私と夫は様々な役柄で毎日を過ごす。特に最初に書いた二つは設定がとても細かい。


 新しいママと誘拐されたぼうや。
これは、スイミングスクールに向かう男児を、私がバス停で誘拐してきたのが前提となっている。

新しいママとなった私は、ぼうやの好きな料理を作ったりバレエ教室に通わせるなど、愛情を注いで育てるのだが、時に怖いママになってぼうやを怯えさせる。

そして夜が来ると、眠っているぼうやの陰嚢を自由に弄ぶ。ライトで照らし、触り心地を楽しみ、額や頬に当てながら匂いを嗅いだり、写真や動画を撮ったり。
じつはぼうやは起きていて、全てわかった上で陰嚢を捧げている。天井の節を数えて行為が終わるのを待っているのだった。

 人買いマダムと少年。
時代背景は終戦直後、場所は上野だ。
少年はガード下で靴磨きの仕事をしながら、病気の母親の薬代を稼いでいた。
マダムは少年に「もっとお金になる仕事があるわよ」と近付き、チョコレートやケーキで誘惑して連れ去ると、性サービス店に売り飛ばしてしまう。

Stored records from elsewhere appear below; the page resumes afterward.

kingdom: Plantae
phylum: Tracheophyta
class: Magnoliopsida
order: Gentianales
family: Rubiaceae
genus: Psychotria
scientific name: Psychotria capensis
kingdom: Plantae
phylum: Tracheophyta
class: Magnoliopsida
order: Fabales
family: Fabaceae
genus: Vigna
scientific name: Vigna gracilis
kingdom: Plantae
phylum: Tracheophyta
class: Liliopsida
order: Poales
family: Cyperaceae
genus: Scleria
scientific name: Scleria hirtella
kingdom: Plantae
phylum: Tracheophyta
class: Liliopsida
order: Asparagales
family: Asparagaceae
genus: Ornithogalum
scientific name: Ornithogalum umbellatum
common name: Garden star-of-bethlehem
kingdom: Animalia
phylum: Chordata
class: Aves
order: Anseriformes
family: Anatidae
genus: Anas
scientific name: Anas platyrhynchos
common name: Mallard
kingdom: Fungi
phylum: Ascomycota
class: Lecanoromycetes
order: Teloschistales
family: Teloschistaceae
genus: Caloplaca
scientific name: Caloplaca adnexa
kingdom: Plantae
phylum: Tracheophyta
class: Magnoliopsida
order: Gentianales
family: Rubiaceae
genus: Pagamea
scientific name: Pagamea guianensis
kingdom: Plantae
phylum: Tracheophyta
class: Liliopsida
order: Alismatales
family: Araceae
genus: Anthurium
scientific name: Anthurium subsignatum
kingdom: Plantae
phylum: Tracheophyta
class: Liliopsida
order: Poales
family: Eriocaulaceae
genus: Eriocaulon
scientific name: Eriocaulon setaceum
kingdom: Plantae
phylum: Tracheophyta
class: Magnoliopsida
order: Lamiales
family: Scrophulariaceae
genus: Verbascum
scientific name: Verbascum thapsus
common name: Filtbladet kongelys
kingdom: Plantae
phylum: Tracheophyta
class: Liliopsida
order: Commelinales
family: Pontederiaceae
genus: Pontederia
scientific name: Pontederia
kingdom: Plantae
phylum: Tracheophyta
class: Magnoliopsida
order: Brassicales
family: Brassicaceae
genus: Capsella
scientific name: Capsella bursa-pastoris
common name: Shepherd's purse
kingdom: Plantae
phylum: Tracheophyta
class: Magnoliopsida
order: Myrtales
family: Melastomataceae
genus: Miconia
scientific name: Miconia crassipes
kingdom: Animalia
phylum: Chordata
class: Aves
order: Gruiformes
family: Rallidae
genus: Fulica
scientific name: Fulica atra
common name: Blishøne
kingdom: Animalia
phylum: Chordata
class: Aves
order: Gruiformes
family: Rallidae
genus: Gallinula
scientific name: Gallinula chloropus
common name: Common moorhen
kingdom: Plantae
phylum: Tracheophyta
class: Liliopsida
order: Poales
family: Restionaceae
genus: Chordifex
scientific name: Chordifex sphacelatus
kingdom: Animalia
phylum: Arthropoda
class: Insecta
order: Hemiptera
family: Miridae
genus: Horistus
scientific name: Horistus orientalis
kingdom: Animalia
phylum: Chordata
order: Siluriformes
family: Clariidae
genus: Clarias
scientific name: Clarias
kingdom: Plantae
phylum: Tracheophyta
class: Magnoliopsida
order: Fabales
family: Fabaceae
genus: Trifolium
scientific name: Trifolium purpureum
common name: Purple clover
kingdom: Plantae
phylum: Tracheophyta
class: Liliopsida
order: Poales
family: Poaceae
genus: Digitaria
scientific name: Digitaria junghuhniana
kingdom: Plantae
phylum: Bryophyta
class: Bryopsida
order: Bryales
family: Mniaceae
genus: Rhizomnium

少年の仕事は、風呂場で全裸になって女性客の体を洗ったり、温泉宿でダンスを踊ること。少年は初々しさと絶妙な動きで客の心をキャッチして、たちまち売れっ子になる。

毛皮屋、グラス屋、ランプ屋などの店主達も、少年にジュースをくれたり本を見せてくれたりと優しく接してくれていた。それを励みに少年は仕事を頑張るのだが、少年の売上のほとんどは店側に搾取されている。
不憫に思ったマダムは少年を連れて海外に逃亡する事を考えるのだった。

 これらのロールプレイはとても楽しいコミュニケーションであると同時に、いつからか心理療法としての効果が期待できるようになった。人格解離とは違い、自ら役柄を演じることでアイデンティティーが確立されるのだ。

様々な感情を即興芝居の中で無意識のうちに再現、または表現することにより、各人格の持つ傷が少しずつ修復されていくような気もする。
平和な時間が保たれ、夫と仲が良いという絶対的な安心感が全てを癒しているのは確かである。


 夫とは私の精神状態がだいぶ落ち着いている時期に出会った。昼夜仕事をしていてそれなりに身なりも小綺麗にしていたので、きっとまともに見えたと思う。
将来こんなに日常を掻き乱されることになるとは思ってもいなかっただろう。重度のリウマチになってしまったのも、莫大なストレスが原因だと思う。

本当はあの頃、自分の葬式代と死ぬ前の旅費を稼ぐために働いていた。お金が貯まったらすぐに日本を出る予定だった。
そして、死ぬといっても暗さは全く無く、とことん爽やかで希望に溢れたものだった。私にとって死は海外旅行と同じだった。

マイナスのエネルギーというものは凄いのだ。復讐心のみで生きていた時期には、復讐を実行した後もまだ足りないまだ足りないと新たな炎が私を突き動かした。
思えばずっとそんな人生だった。